··· RECORDS FOR PROCESSING ···

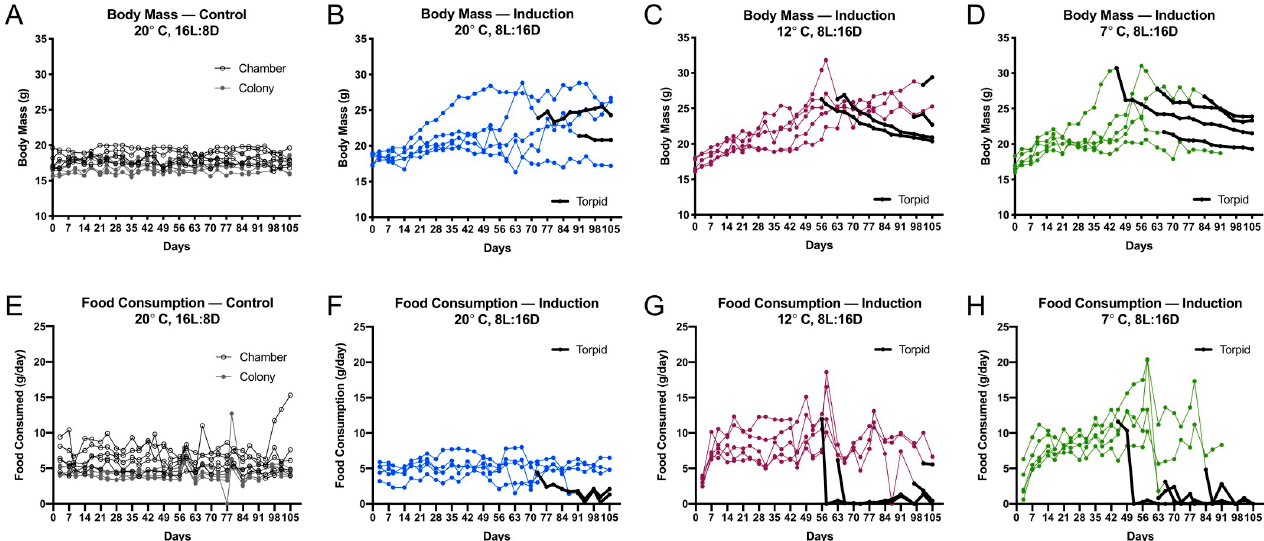
Fig 4. Short photoperiod and low temperature induce hibernation in captive-reared meadow jumping mice. Body mass ( A-D ) and average daily food consumption ( E-H ) are shown for control conditions (16L:8D, 20˚ C) and three hibernation induction conditions. Data are marked black during the period when the corresponding animal was found torpid. ( A ) Body mass of control animals in an environmental chamber (open circles, n = 5), or colony housing room (closed circles, n = 5). ( B ) Body mass at 20˚ C and 8L:16D, n = 5. ( C ) Body mass at 12˚ C and 8L:16D, n = 5. ( D ) Body mass at 7˚ C and 8L:16D, n = 5. ( E ) Average daily food consumption of control animals in an environmental chamber (open circles, n = 5), or colony housing room (closed circles, n = 5). ( F ) Average daily food consumption at 20˚ C and 8L:16D, n = 5. ( G ) Average daily food consumption at 12˚ C and 8L:16D, n = 5. ( H ) Average daily food consumption at 7˚ C and 8L:16D, n =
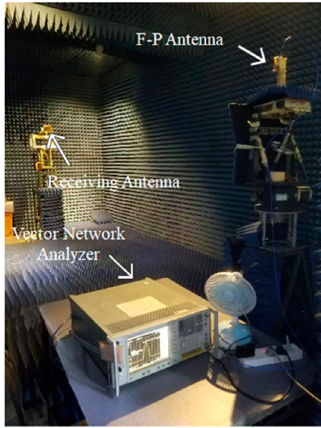
Figure 18. Testing diagram.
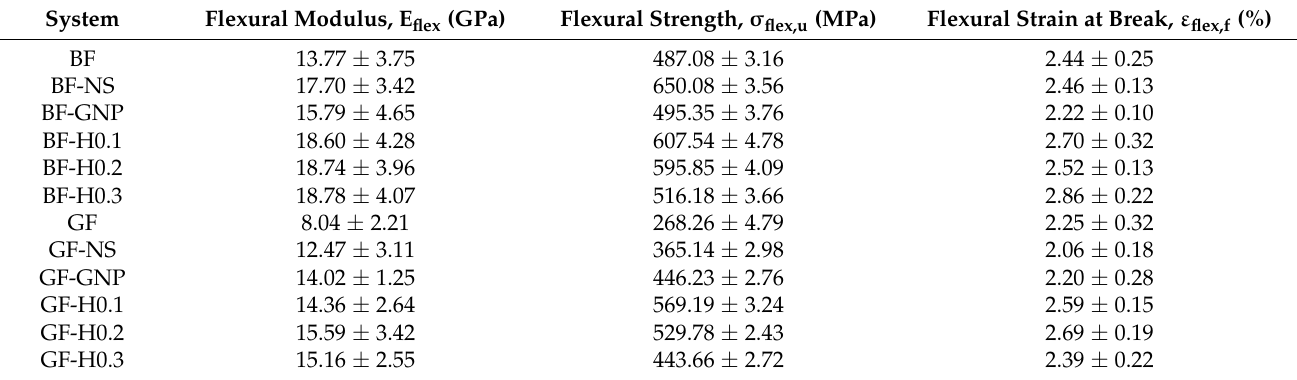
Figure 8. Typical flexural stress-strain response of BFRP and GFRP embedded with hybrid nanofiller. Table 6. Flexural properties of FRP embedded with hybrid nanofiller.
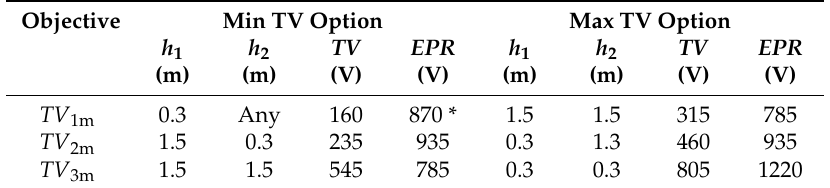
Figure 5. TV profiles along x direction for HoL model ρ 1 = 500 Ωm, ρ 2 = 100 Ωm, D 1 = 2 m, D 2 = 4 m, h 1 = 0.3 m; ( a ) surface layer thickness H = 2 m; and, ( b ) Surface layer thickness H = 1 m. Table 2. Sensitivity analysis results for ρ 1 = 500 Ω m, ρ 2 = 100 Ω m, H = 2 m, D 2 = 4 m, D 1 = 2 m. Objective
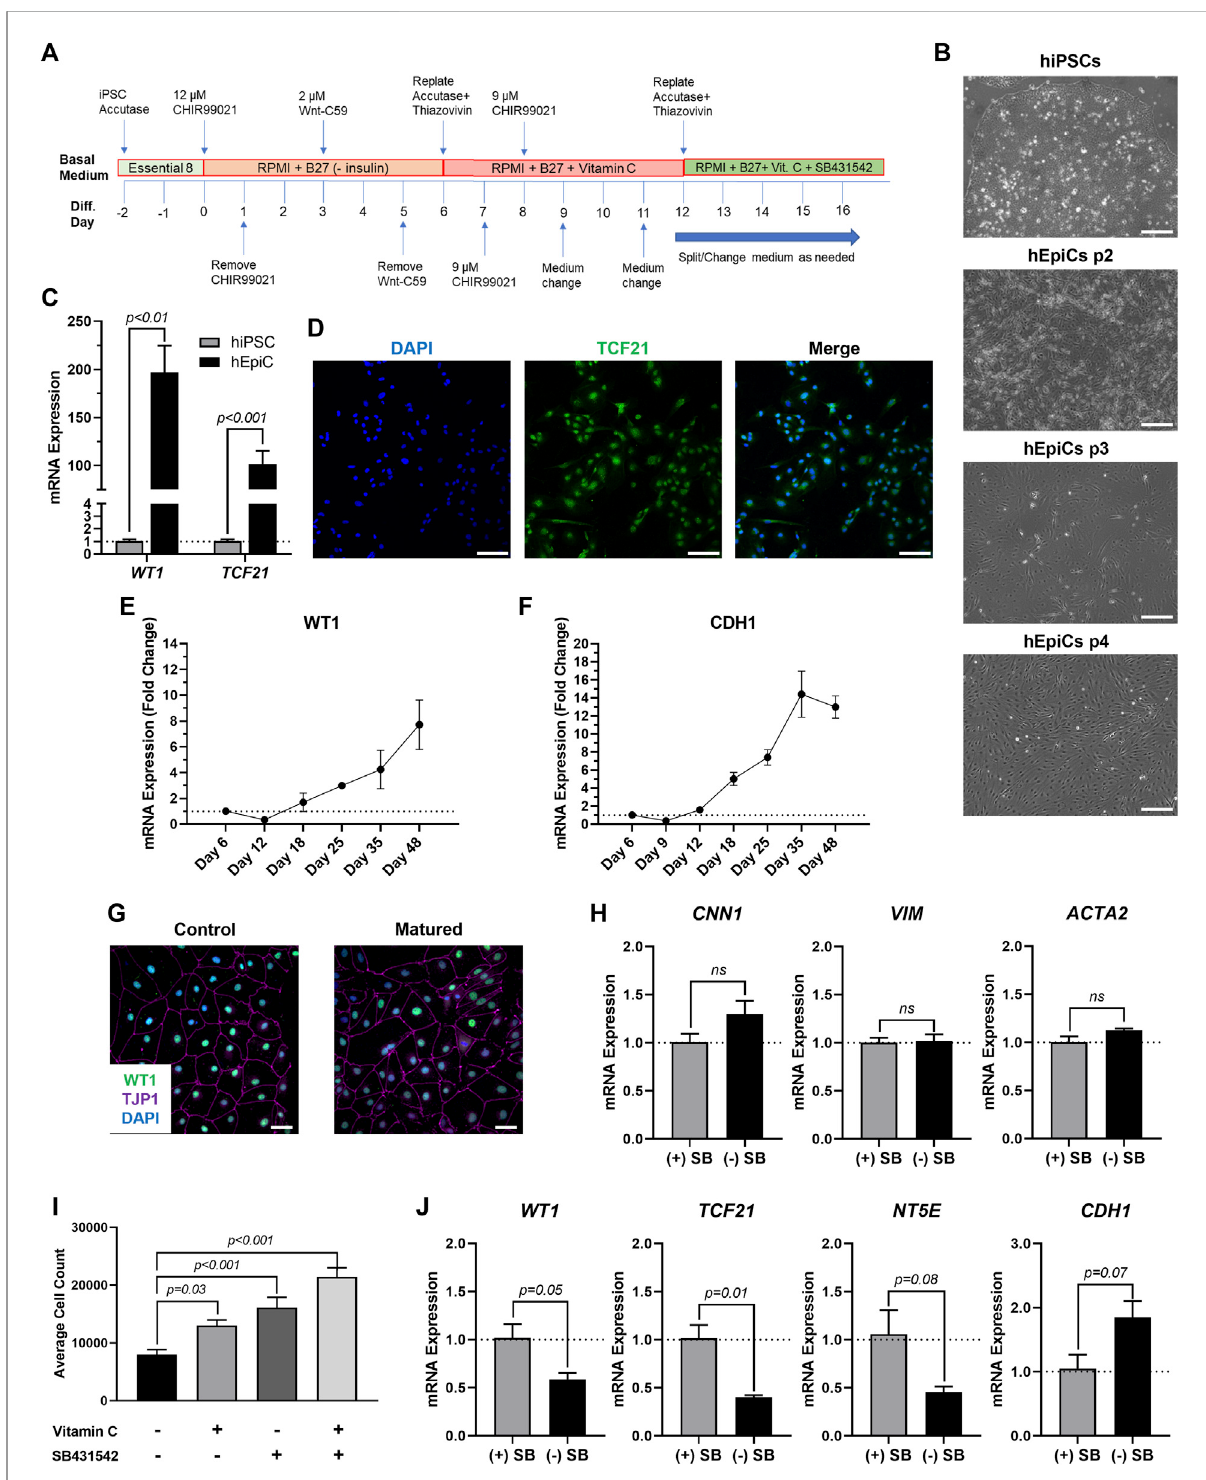
FIGURE 1 Differentiation of Mature-Like Epicardial Cell Cultures from hiPSCs. (A) Schematic of protocol used for hEpiC differentiation. (B) Bright fi eld imagesofhEpiCsthroughfourpassagesshowingthegradualaccumulationoftheclassicepithelialcellcobblestonemorphology;scalebar:500 µm. (C) qRT-PCR data for epicardial markers WT1 and TCF21 in hiPSCs and hEpiCs; n = 4-6 per cell line. (D) Confocal immuno fl uorescent images for TCF21 (green)andDAPI(blue)showingnearly 100%epicardialdifferentiation ef fi ciencyfrom hiPSCs;scale bar:100 µm. (E,F) TimecourseqRT- PCR data for WT1 (E) and CDH1 (F) throughout hEpiC differentiation, suggesting an increase in epicardial nature over time; n = 3 per time point. (G)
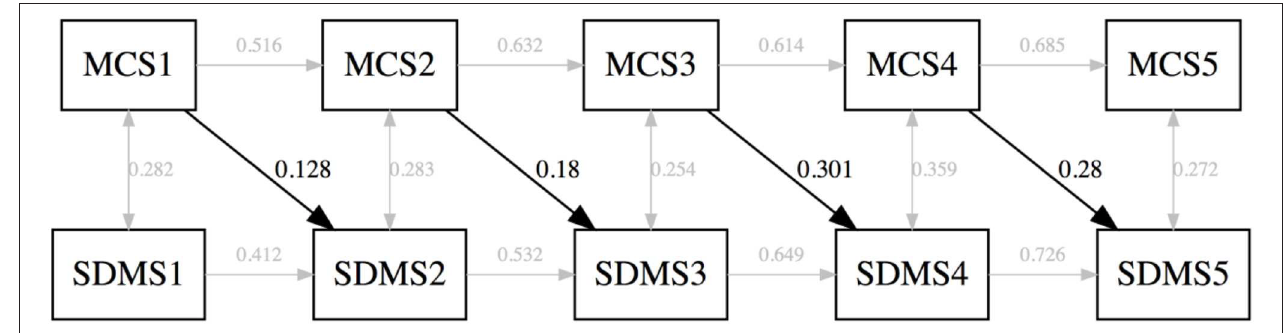
FIGURE 2 | Pearson’s correlations (black one headed arrows and gray double headed arrows) and reliability coefficients (test-retest correlation; gray one headed arrows).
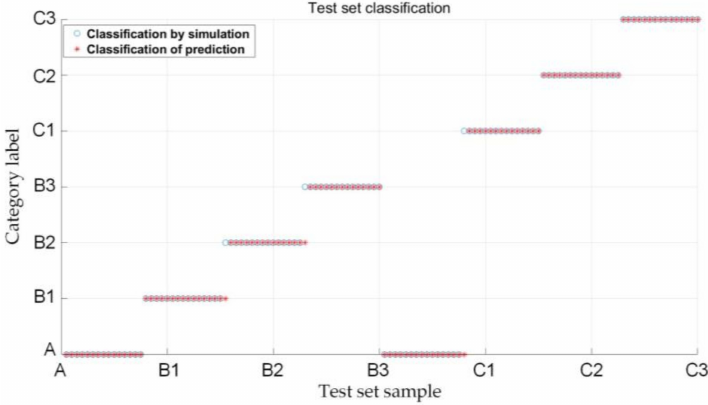
Figure 27. Classification results.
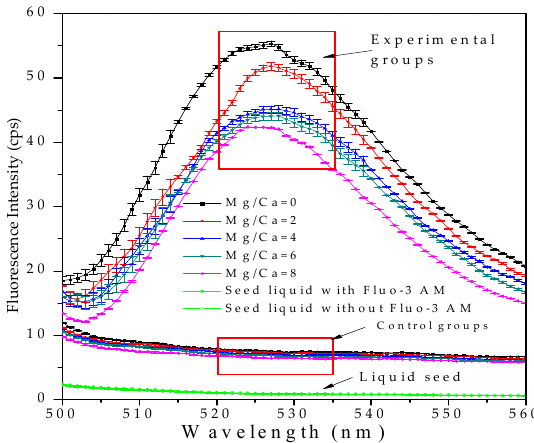
Figure 8. Fluorescence intensities of intracellular Ca 2 + ions at various Mg / Ca ratios.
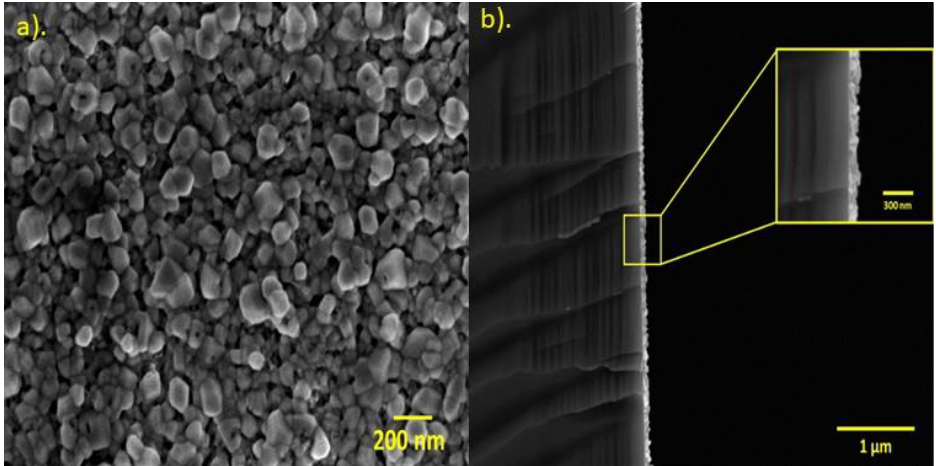
Figure 5. ( a ) The SEM images of the surface morphology of the Zn film; ( b ) the cross-sectional SEM image of the Zn film on the silicon substrate.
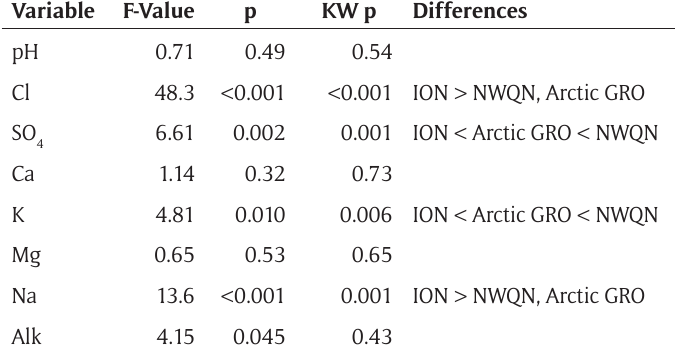
Table 7: Summary of Two-way analysis of variance (ANOVA) comparing the collector groups with the interaction of sampling years. If significant differences were found, the “Differences” column indicates which specific differences were significant. [F-value, F-statistic associated with ANOVA; p, probability; NWQN, National Water Quality Network; Arctic GRO, Arctic Great Rivers Observatory; ION, Indigenous Observation Network; Early, 2007–08 combined with 2009–10; Mid, 2013–14; <, less than; >, greater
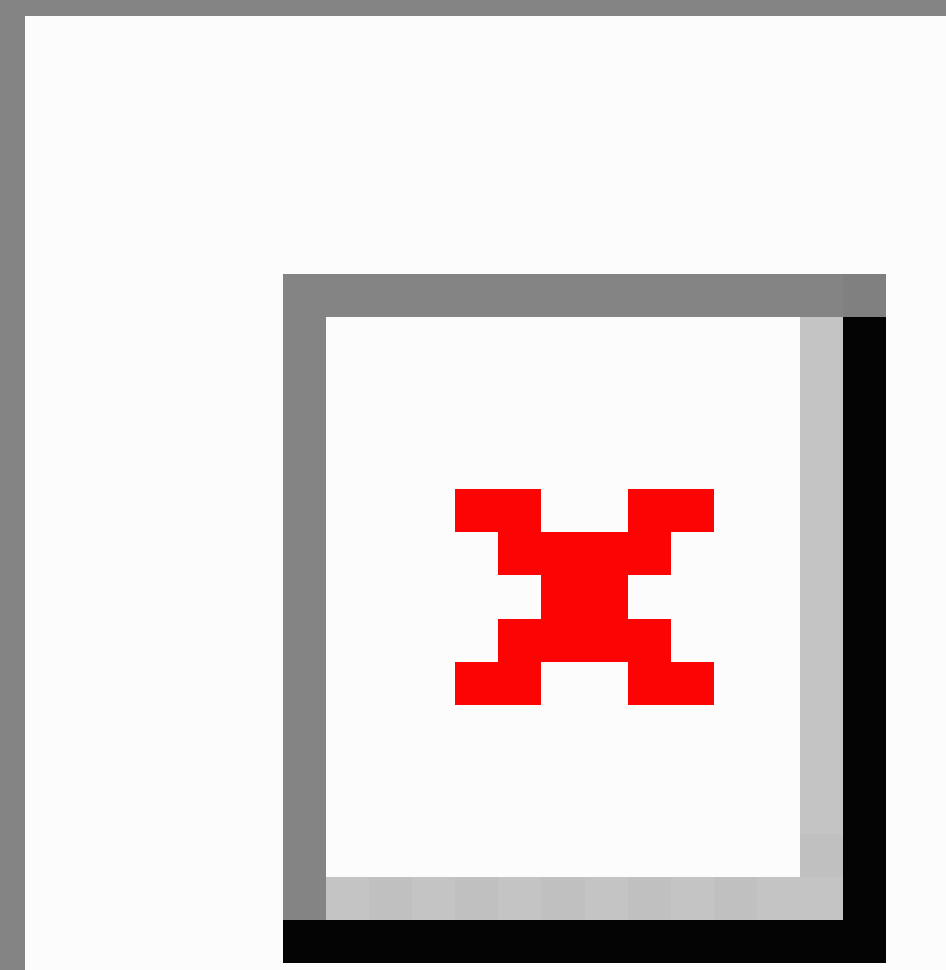
Figure 1. CONSORT flow diagram of the participation progress through the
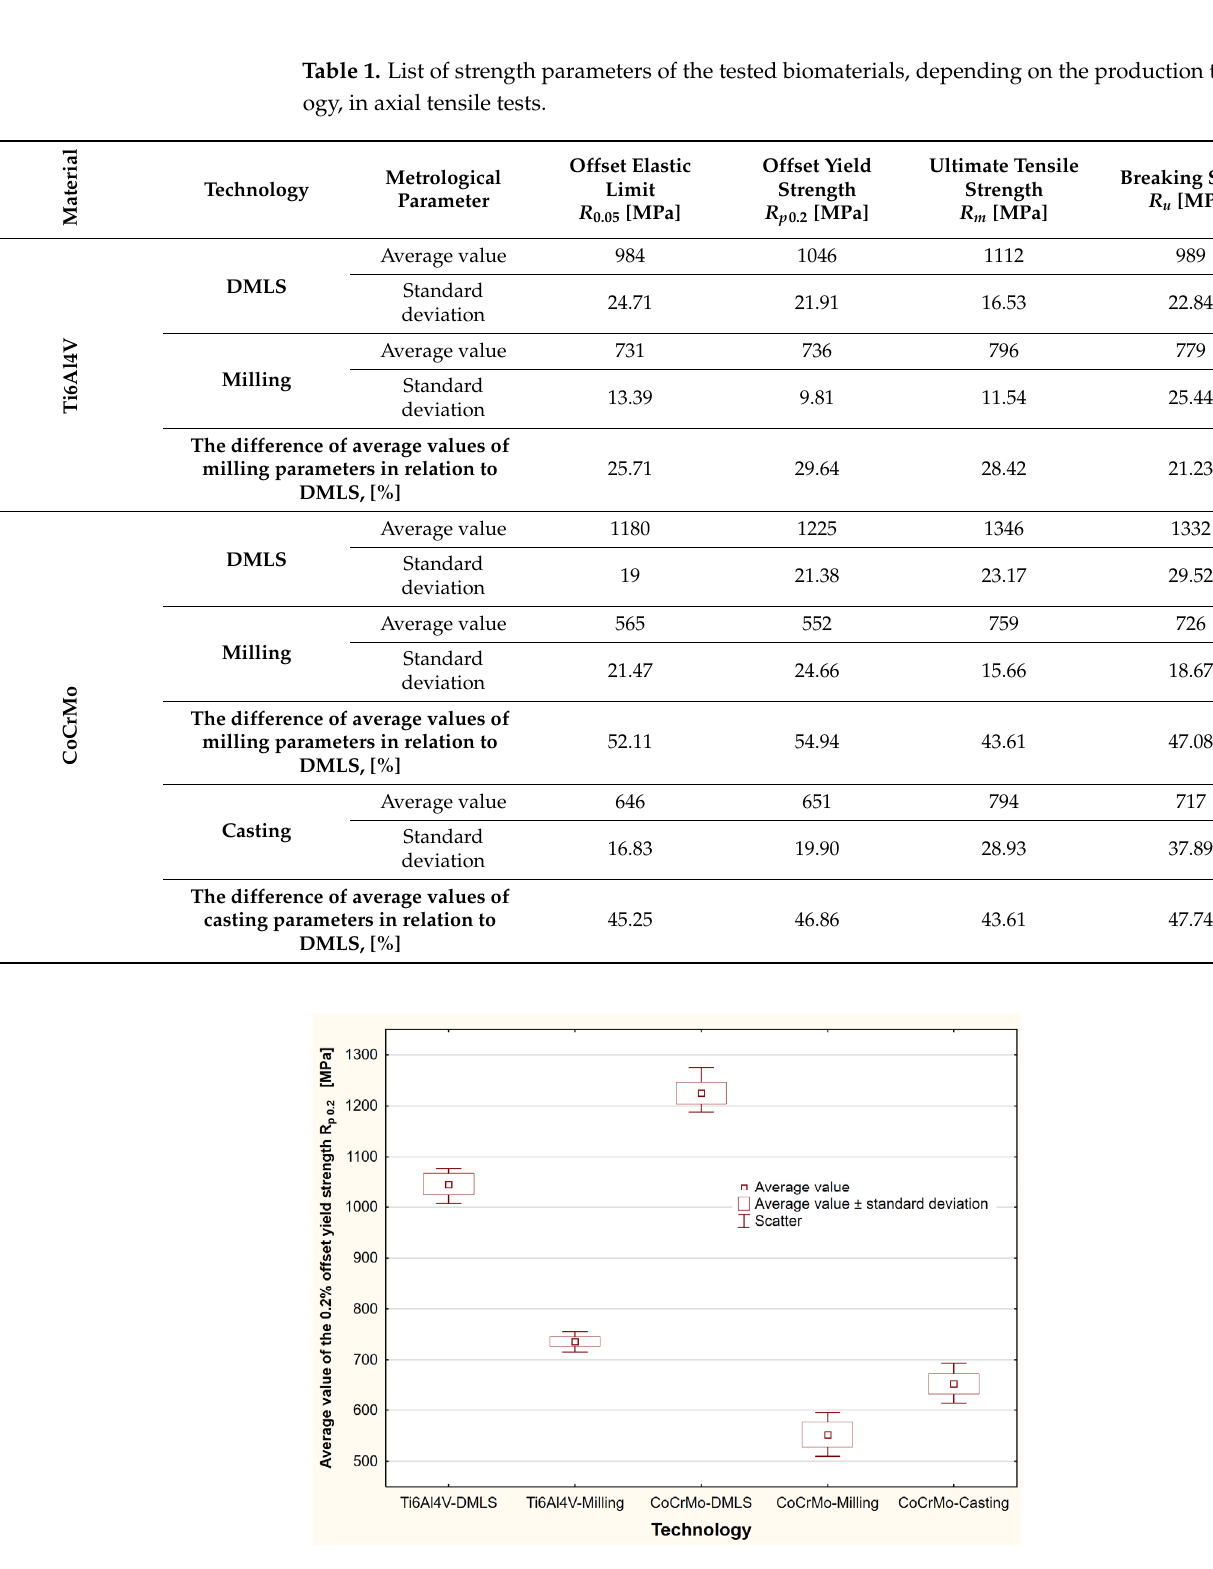
Figure 4. Statistical study to determine the offset yield strength under axial tension, depending on the manufacturing technology.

···

Starting with the line that contains "Figure 1. CONSORT", repeat each line exactly through the last line of the data above, and nothing more; the pictures stay out.

Figure 1. CONSORT flow diagram of the participation progress through the
Figure 4. Statistical study to determine the offset yield strength under axial tension, depending on the manufacturing technology.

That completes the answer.